> Texto da página:
════
Flavio Américo Tonnetti

Resumo:

Este trabalho analisará a passagem do homem natural e sua transformação através da esfera social que, marcadas pelo olhar do outro, constituirão para Rousseau uma espécie de espetáculo, este por sua vez de extrema relevância e determinante nos processos do desenvolvimento social.

Palavras-chaves: Rousseau, representação, olhar do outro, espetáculo, exposição

Abstract:

This paper will analyze the passage of the natural man and its transformations through the social sphere that, marked for the other’s view, will constitute for Rousseau a kind of show, this in turn of extreme determinative relevance for the social development processes.

Key Words: Rousseau, representation, other's view, spectacle, show

 

Jean-Jacques Rousseau (1712-1778)Do homem natural ao homem social. Esta passagem, nos dirá Rousseau, será marcada por uma espécie de contrato ou pacto: um conjunto de convenções fundamentais que, mesmo não tendo sido formalmente declaradas, resultam implícitas na vida em sociedade. Este contrato social, que inclui compromissos recíprocos, faz com que nós nos alienemos em nossa integridade, cada um dando-se enquanto indivíduo - com nossa pessoa e posses - e se colocando sob uma vontade geral; em contrapartida, recebemos esse todo comum, fruto dessa vontade coletiva. No entanto, esta passagem, sendo algo não proveniente da Natureza e sim das convenções humanas, ocorrerá como uma espécie de degeneração do homem, um certo distanciamento, um afastamento de si: o amor de-si-mesmo transformado em amor-próprio; o ser relegado ao parecer, a não correspondência entre o agir e o falar, entre o agir e o discurso; a origem e o progresso da degeneração do homem, enfim, uma ordem social que, em todas suas instâncias, contraria a Natureza. Instaurando assim uma série de dicotomias que marcarão a obra e a filosofia de Rousseau, ao ler a sociedade e o homem em seu contrato.
════
> Dados para análise:
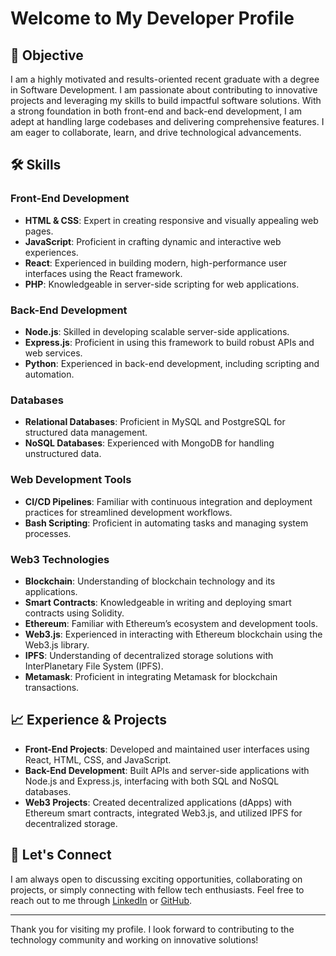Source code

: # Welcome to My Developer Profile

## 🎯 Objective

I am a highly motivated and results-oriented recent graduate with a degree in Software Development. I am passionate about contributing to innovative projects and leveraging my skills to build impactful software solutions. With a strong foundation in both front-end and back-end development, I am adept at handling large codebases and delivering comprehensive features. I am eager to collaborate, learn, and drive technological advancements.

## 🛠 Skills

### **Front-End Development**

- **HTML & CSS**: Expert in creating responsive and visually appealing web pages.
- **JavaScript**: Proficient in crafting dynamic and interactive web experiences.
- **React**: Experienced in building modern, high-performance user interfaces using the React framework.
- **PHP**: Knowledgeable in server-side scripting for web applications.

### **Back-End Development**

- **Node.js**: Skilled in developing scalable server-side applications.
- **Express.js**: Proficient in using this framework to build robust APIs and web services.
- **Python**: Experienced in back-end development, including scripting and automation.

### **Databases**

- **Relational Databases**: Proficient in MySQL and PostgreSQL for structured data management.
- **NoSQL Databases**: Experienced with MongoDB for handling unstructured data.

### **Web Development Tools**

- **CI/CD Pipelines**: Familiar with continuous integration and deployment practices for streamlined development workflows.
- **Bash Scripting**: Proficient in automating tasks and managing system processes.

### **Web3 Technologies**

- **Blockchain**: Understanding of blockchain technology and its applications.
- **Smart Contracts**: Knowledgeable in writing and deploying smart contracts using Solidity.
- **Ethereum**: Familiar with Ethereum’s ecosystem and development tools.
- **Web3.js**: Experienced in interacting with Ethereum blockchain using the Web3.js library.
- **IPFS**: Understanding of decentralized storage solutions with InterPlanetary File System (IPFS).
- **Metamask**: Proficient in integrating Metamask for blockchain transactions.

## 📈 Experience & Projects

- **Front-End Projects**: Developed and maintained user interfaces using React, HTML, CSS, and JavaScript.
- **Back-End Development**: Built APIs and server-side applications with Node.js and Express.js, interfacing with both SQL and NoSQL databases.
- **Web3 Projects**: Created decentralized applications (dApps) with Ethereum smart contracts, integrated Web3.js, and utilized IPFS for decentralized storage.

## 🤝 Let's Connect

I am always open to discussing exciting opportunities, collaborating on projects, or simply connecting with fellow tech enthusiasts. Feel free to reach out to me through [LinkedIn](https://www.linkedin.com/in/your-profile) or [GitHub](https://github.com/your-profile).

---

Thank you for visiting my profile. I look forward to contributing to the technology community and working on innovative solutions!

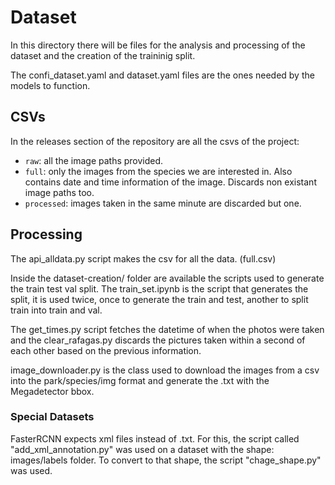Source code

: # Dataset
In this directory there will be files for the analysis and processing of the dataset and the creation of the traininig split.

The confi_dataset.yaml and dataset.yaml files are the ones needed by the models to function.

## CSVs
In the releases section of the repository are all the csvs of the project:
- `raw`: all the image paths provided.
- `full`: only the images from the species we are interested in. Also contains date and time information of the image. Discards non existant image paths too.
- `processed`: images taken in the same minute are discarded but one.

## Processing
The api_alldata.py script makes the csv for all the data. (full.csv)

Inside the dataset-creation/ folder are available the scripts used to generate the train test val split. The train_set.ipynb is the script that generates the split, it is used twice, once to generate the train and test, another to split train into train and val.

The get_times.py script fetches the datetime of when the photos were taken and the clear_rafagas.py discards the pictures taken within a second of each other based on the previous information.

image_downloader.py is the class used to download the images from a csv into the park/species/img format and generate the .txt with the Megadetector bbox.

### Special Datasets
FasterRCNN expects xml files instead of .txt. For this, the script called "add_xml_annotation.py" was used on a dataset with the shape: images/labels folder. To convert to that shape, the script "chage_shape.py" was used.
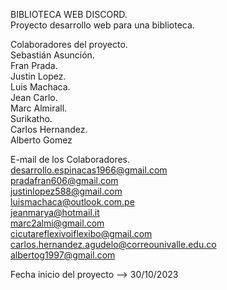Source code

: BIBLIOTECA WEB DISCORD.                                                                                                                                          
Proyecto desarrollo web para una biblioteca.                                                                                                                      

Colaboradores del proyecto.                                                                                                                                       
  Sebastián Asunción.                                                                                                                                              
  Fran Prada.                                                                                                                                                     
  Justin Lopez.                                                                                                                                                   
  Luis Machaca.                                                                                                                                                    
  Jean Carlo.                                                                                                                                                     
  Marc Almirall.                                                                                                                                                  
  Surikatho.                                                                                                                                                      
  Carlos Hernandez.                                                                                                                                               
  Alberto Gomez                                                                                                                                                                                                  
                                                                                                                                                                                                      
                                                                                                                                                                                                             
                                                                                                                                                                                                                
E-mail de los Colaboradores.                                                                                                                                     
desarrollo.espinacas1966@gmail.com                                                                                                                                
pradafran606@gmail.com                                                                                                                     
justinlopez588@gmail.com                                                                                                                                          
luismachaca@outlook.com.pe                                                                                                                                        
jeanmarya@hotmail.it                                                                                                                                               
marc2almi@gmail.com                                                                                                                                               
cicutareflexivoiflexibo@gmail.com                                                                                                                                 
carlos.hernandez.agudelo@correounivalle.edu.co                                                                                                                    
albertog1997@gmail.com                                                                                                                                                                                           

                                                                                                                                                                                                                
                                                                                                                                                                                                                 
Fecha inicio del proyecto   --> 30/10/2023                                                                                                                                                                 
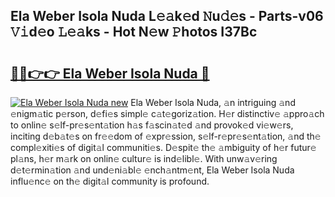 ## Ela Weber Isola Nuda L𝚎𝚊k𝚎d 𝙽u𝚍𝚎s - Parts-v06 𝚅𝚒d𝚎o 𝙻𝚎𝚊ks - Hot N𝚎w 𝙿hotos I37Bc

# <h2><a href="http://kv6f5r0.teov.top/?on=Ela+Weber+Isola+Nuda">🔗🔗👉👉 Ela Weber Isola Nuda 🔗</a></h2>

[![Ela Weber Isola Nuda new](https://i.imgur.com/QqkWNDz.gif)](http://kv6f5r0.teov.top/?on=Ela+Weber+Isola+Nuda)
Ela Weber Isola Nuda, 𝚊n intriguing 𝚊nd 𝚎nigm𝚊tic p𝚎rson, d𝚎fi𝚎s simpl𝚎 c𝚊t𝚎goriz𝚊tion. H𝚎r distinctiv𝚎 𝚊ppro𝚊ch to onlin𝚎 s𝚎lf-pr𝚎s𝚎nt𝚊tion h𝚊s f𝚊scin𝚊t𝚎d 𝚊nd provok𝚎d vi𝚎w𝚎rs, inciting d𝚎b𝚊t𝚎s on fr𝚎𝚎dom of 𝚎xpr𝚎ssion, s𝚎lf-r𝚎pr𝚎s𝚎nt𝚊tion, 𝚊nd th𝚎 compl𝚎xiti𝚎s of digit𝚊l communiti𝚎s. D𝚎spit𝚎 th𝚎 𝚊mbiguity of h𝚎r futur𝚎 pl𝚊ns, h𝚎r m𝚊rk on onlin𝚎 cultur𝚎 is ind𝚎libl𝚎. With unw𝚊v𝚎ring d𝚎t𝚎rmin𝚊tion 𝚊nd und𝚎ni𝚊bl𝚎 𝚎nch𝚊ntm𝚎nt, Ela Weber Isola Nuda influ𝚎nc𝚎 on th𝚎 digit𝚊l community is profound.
════
> Exercícios propostos:
1/ Imprima o trecho do texto sobre Rousseau que começa em "Flavio Américo Tonnetti" e termina em "social development processes.".
2/ Traduza para o inglês a seguinte frase do texto sobre Rousseau: "Esta passagem, nos dirá Rousseau, será marcada por uma espécie de contrato ou pacto: um conjunto de convenções fundamentais que, mesmo não tendo sido formalmente declaradas, resultam implícitas na vida em sociedade."

> Respostas dos exercícios:
1/
Flavio Américo Tonnetti

Resumo:

Este trabalho analisará a passagem do homem natural e sua transformação através da esfera social que, marcadas pelo olhar do outro, constituirão para Rousseau uma espécie de espetáculo, este por sua vez de extrema relevância e determinante nos processos do desenvolvimento social.

Palavras-chaves: Rousseau, representação, olhar do outro, espetáculo, exposição

Abstract:

This paper will analyze the passage of the natural man and its transformations through the social sphere that, marked for the other’s view, will constitute for Rousseau a kind of show, this in turn of extreme determinative relevance for the social development processes.

2/ This passage, Rousseau will tell us, will be marked by a kind of contract or pact: a set of fundamental conventions that, even though they have not been formally declared, are implicit in life in society.